A Review of JHU Data Science Specialization
When I first joined Inspire, I actually had very limited data science knowledge and programming experience. In order to get myself up to speed, I searched online for a self-paced MOOC. One course that came up was the data science specialization from Johns Hopkins University on Coursera. Several reasons that I finally chose this specialization are:
- It has decent online review and rating.
- It is an R based course/specialization.
- It covers almost all aspects of data science.

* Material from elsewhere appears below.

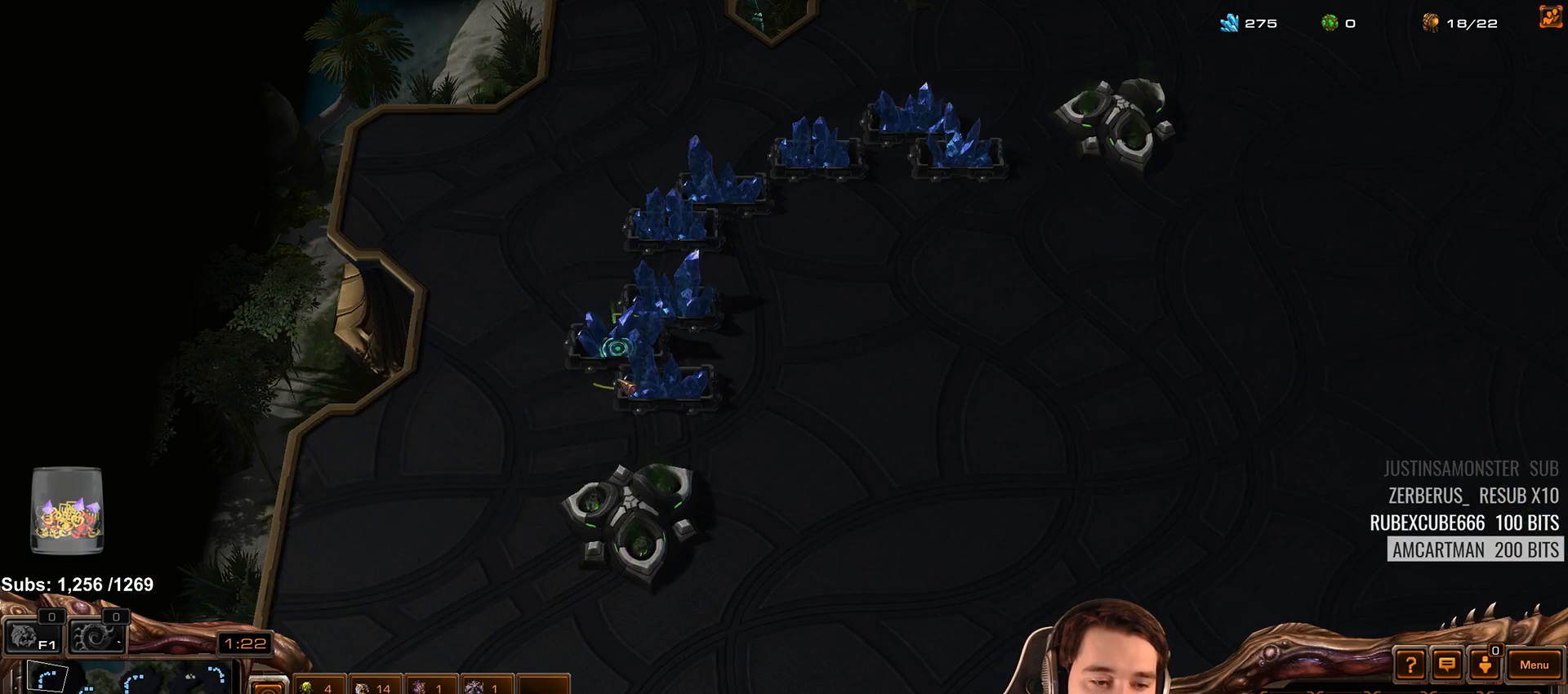
{"keys": [], "events": [[183, "1", "down"], [267, "1", "up"], [333, "1", "down"], [417, "1", "up"]]}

To be honest, the whole journey to complete this 10-course specialization is not that straight forward. I signed up the whole specialization at the beginning of 2016 and it took me almost two years to finalize it. The main reason is that Coursera did not require monthly subscription back in the old days and the course can be slowly taken in a period of two years with just one time upfront charge. Retrospectively, I guess I would finish it much earlier if I were under the current monthly subscription plan. Anyway, I finalized the whole specialization at the beginning of 2018. Let me first show you the certificate.
This specialization consists of 10 courses. I will briefly review each of them as follows.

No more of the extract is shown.